At Marseilles they embarked for Constantinople in the Vectis, a steamer of the Peninsular line. Alas! the elements showed no more favour to the “Angel Band” than they did to St. Paul in the same seas. The passage was a terrible one. A hurricane blew straight against the Vectis in the Mediterranean, and for a time the ship was in danger. The company reached Malta on October 31st, and after a brief stay set sail for Scutari. Miss Nightingale arrived at the scene of her labours on November 4th, the day before the battle of Inkerman. What that victory meant in the tale of suffering and wounded men even the hospital authorities then formed no adequate conjecture.

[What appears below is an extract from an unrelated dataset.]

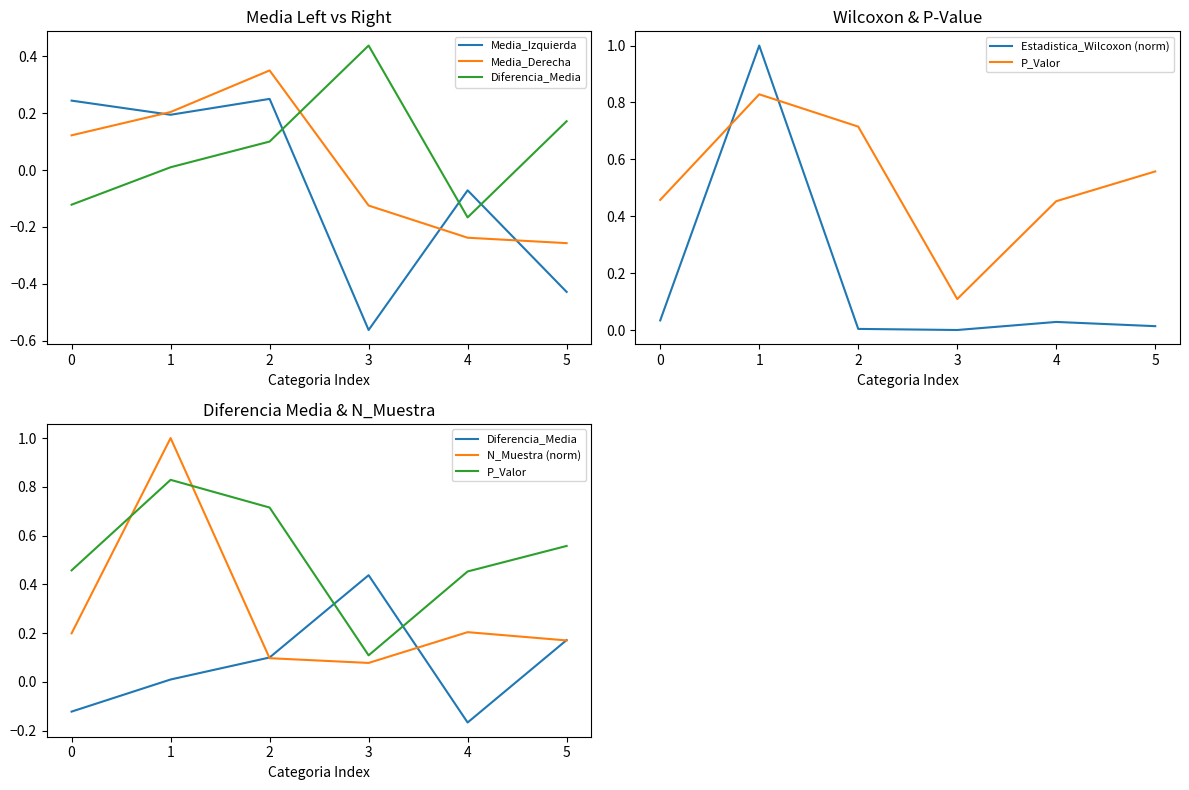

What is the average value of the Estadistica_Wilcoxon (norm) series?

0.2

Never surely did a band of women arriving in an unknown land meet such a gigantic task.

The sufferers already in hospital had heard of the coming of the sisters, but the news seemed too good to be true, and when Miss Nightingale went her first round of the wards, accompanied by members of her devoted band, “Tommy’s” heart was full. One poor fellow burst into tears as he cried, “I can’t help it, I can’t indeed, when I see them. Only think of English women coming out here to nurse us! It seems so homelike and comfortable.”